Parkinson’s disease (PD) is a brain disorder that causes unintended or uncontrollable movements, such as shaking, stiffness, and difficulty with balance and coordination. Like any caregiving journey, caring for a loved one with PD has its ups and downs, but it may come its own set of unique challenges.
We’ve compiled some resources to help you learn more about caring for a loved one with Parkinson’s and find PD-specific support.
Local Resources
University of Kansas Medical Center Parkinson’s Disease and Movement Disorder Center
We are fortunate in the KC Metro to have an internationally recognized center for Parkinson’s disease. The KUMC Parkinson’s Disease and Movement Disorder Center provides:
- diagnostic and treatment services for persons with Parkinson’s disease and related conditions
- specialized speech, swallowing, occupational and physical therapy as well as social services
- educational information about Parkinson’s disease, progressive supranuclear palsy, multiple system atrophy, Lewy body dementia, and essential tremor
- support groups for people with Parkinson’s Disease and family caregivers.
The Parkinson’s Foundation is one of the most recognized organizations in the world when it comes to information and support for PD.
- Visit the Parkinson’s Foundation caregiver portal to better understand the disease and find PD specific resources and support.
- View the list of support groups hosted by Parkinson’s Foundation of the Heartland. Support groups are offered for both people with PD and family caregivers.
American Parkinson’s Disease Association – Missouri Chapter
The Missouri Chapter, and they do have virtual support groups for both adult children and people with PD.
https://www.apdaparkinson.org/community/mo-resources-support-2/support-groups/
Parkinson’s Exercise and Wellness Center
The Parkinson’s Exercise and Wellness Center, located in Overland Park, provides an array of exercise programs that target motor and nonmotor skills, balance, speech, and sensory function to improve the lives of people with Parkinson’s Disease. The Center offers weekly fitness classes for caregivers and people with PD, twice-monthly support groups for family members, and quarterly support groups for people with PD.
National and Online Resources
Stanford Medicine compiled a list of online support groups and communities for family caregivers and people with PD.
The PMD Alliance, founded in 2019, is a national organization that offers free, high-quality events, resources, and community groups, as well as cutting edge continuing medical education opportunities for healthcare professionals. Check out PMD Alliance’s programs and resources designed especially for family caregivers of people with PD. PMD Alliance also offers virtual resources and support groups, which can be accessed through their app.
Founded in 2004, the Phinney Foundation is a national nonprofit helps people live well with Parkinson’s TODAY through resources, events, research, community, and more.
Do you know of helpful Parkinson’s disease resources that aren’t listed here?
Drop a comment below or get in touch with us. We’d love to hear from you.
Sandwiched KC is here to help as you navigate caring for a loved one with Parkinson’s Disease.
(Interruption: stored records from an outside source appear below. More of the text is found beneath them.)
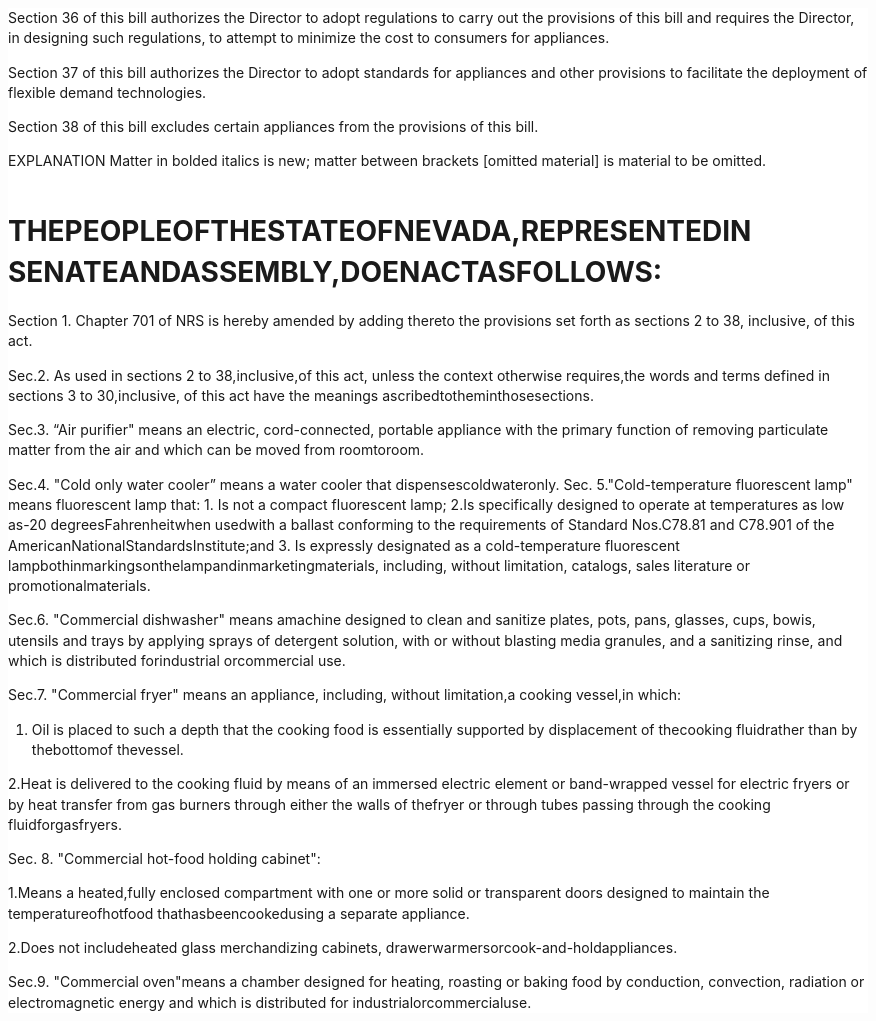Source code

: Section 36 of this bill authorizes the Director to adopt regulations to carry out the provisions of this bill and requires the Director, in designing such regulations, to attempt to minimize the cost to consumers for appliances.  

Section 37 of this bill authorizes the Director to adopt standards for appliances and other provisions to facilitate the deployment of flexible demand technologies.  

Section 38 of this bill excludes certain appliances from the provisions of this bill.  

EXPLANATION  Matter in bolded italics is new; matter between brackets [omitted material] is material to be omitted.  

# THEPEOPLEOFTHESTATEOFNEVADA,REPRESENTEDIN SENATEANDASSEMBLY,DOENACTASFOLLOWS:  

Section 1. Chapter 701 of NRS is hereby amended by adding thereto the provisions set forth as sections 2 to 38, inclusive, of this act.  

Sec.2. As used in sections 2 to 38,inclusive,of this act, unless the context otherwise requires,the words and terms defined in sections 3 to 30,inclusive, of this act have the meanings ascribedtotheminthosesections.  

Sec.3. “Air purifier" means an electric, cord-connected, portable appliance with the primary function of removing particulate matter from the air and which can be moved from roomtoroom.  

Sec.4. "Cold only water cooler” means a water cooler that dispensescoldwateronly. Sec. 5."Cold-temperature fluorescent lamp" means fluorescent lamp that: 1. Is not a compact fluorescent lamp; 2.Is specifically designed to operate at temperatures as low as-20 degreesFahrenheitwhen usedwith a ballast conforming to the requirements of Standard Nos.C78.81 and C78.901 of the AmericanNationalStandardsInstitute;and 3. Is expressly designated as a cold-temperature fluorescent lampbothinmarkingsonthelampandinmarketingmaterials, including, without limitation, catalogs, sales literature or promotionalmaterials.  

Sec.6. "Commercial dishwasher" means amachine designed to clean and sanitize plates, pots, pans, glasses, cups, bowis, utensils and trays by applying sprays of detergent solution, with or without blasting media granules, and a sanitizing rinse, and which is distributed forindustrial orcommercial use.  

Sec.7. "Commercial fryer" means an appliance, including, without limitation,a cooking vessel,in which:  

1. Oil is placed to such a depth that the cooking food is essentially supported by displacement of thecooking fluidrather than by thebottomof thevessel.  

2.Heat is delivered to the cooking fluid by means of an immersed electric element or band-wrapped vessel for electric fryers or by heat transfer from gas burners through either the walls of thefryer or through tubes passing through the cooking fluidforgasfryers.  

Sec. 8. "Commercial hot-food holding cabinet":  

1.Means a heated,fully enclosed compartment with one or more solid or transparent doors designed to maintain the temperatureofhotfood thathasbeencookedusing a separate appliance.  

2.Does not includeheated glass merchandizing cabinets, drawerwarmersorcook-and-holdappliances.  

Sec.9. "Commercial oven"means a chamber designed for heating, roasting or baking food by conduction, convection, radiation or electromagnetic energy and which is distributed for industrialorcommercialuse.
We can assist you in finding resources, support groups, and programs that can help. Please reach out for support or find out how we assist family caregivers in the KC metro.
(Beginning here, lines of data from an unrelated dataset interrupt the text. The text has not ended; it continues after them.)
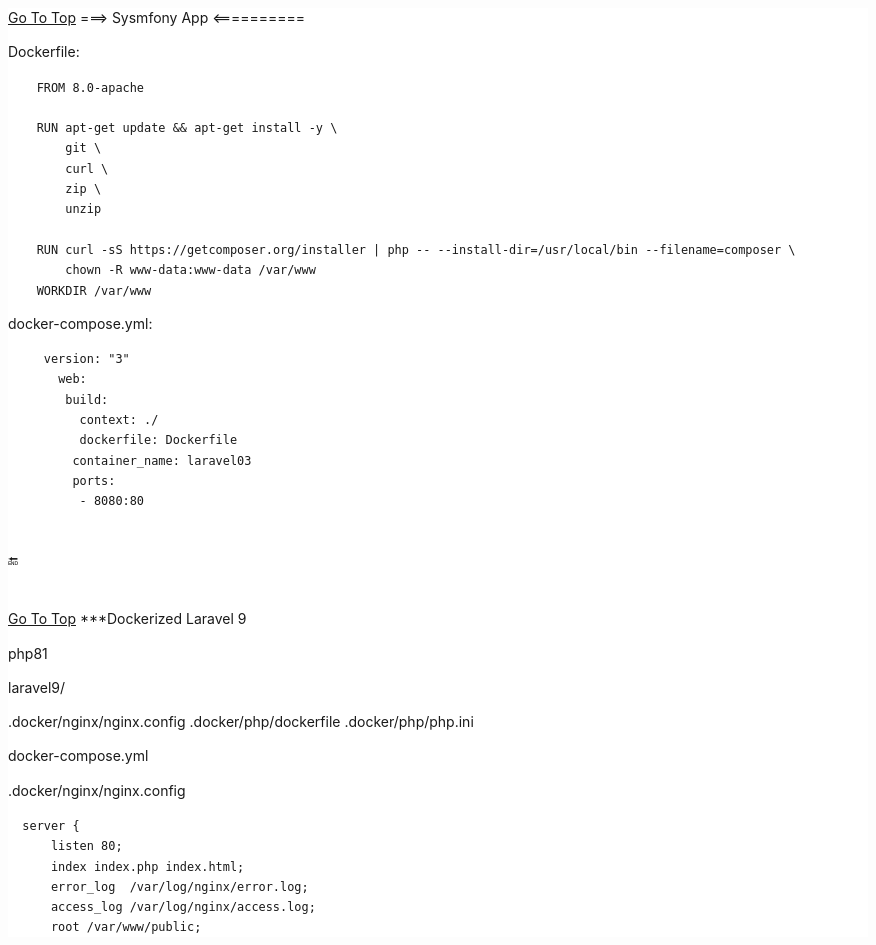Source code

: 

[Go To Top](#top)
<a name="php_laravel_symfony"></a>
===> Sysmfony App <==========



Dockerfile: 

        FROM 8.0-apache

        RUN apt-get update && apt-get install -y \
            git \
            curl \
            zip \
            unzip

        RUN curl -sS https://getcomposer.org/installer | php -- --install-dir=/usr/local/bin --filename=composer \
            chown -R www-data:www-data /var/www
        WORKDIR /var/www



docker-compose.yml:


         version: "3"
           web: 
            build: 
              context: ./
              dockerfile: Dockerfile
             container_name: laravel03
             ports:
              - 8080:80


#
:end:



#
[Go To Top](#top)
<a name="php_laravel9x"></a> 
***Dockerized Laravel 9 

php81

laravel9/

.docker/nginx/nginx.config
.docker/php/dockerfile
.docker/php/php.ini

docker-compose.yml


.docker/nginx/nginx.config


      server {
          listen 80;
          index index.php index.html;
          error_log  /var/log/nginx/error.log;
          access_log /var/log/nginx/access.log;
          root /var/www/public;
I have LBD Parkinson’s/Early Onset. I have searched and called everywhere to find a local, in-person support group where we are able to meet other to share and learn what is happening to our bodies. There are more support groups/organizations than I can count with caregiver support, but nothing for the individuals trying to live and navigate daily life with the disease. We matter too.
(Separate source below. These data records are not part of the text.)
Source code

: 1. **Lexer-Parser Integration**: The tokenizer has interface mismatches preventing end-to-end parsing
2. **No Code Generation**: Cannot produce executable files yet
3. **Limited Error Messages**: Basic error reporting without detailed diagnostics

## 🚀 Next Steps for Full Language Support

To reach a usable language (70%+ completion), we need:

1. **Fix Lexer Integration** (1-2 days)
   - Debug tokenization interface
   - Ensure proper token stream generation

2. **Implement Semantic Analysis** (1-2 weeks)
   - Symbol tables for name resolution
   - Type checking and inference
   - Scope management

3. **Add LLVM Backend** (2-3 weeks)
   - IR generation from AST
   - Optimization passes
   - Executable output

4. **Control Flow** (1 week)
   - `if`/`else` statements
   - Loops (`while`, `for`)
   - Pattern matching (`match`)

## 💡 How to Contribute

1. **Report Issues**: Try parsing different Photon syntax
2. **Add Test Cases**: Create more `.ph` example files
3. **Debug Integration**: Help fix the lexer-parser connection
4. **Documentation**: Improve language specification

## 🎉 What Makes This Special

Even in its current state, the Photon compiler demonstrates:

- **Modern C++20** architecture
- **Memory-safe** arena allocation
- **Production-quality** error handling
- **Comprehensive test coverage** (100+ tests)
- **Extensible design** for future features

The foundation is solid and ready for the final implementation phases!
I am currently looking into starting up a group for the survivors of the disease. I would like to know if your organization would permit me to post the meeting information on your site? I would, of course, provide you with the information and meet or speak to the person responsible for making this decision. It will be organized and well planned out (who would have thought, ha ha). I have gone to my local library to confirm a meeting room is available and meets the criteria to support my plan. Now, I am needing to find out if there are people living with LBD/Parkinson’s locally who would be interested in meeting other individuals who are fighting the same fight.
Please let me know if you would like to jump on my “survivor train” and connect the actual people responsible for your organization’s need in the community. There is a lack of support, across the nation, to support and assist people who are actually fighting the fight. I wake up, go through my day and go to bed without ever getting a break. Unfortunately, I can’t drop off my disease for an afternoon and enjoy coffee and go shopping.
Thank you in advance for your consideration and I hope you have a great day!
Hi Robyn, we love this idea! We emailed you to get the ball rolling.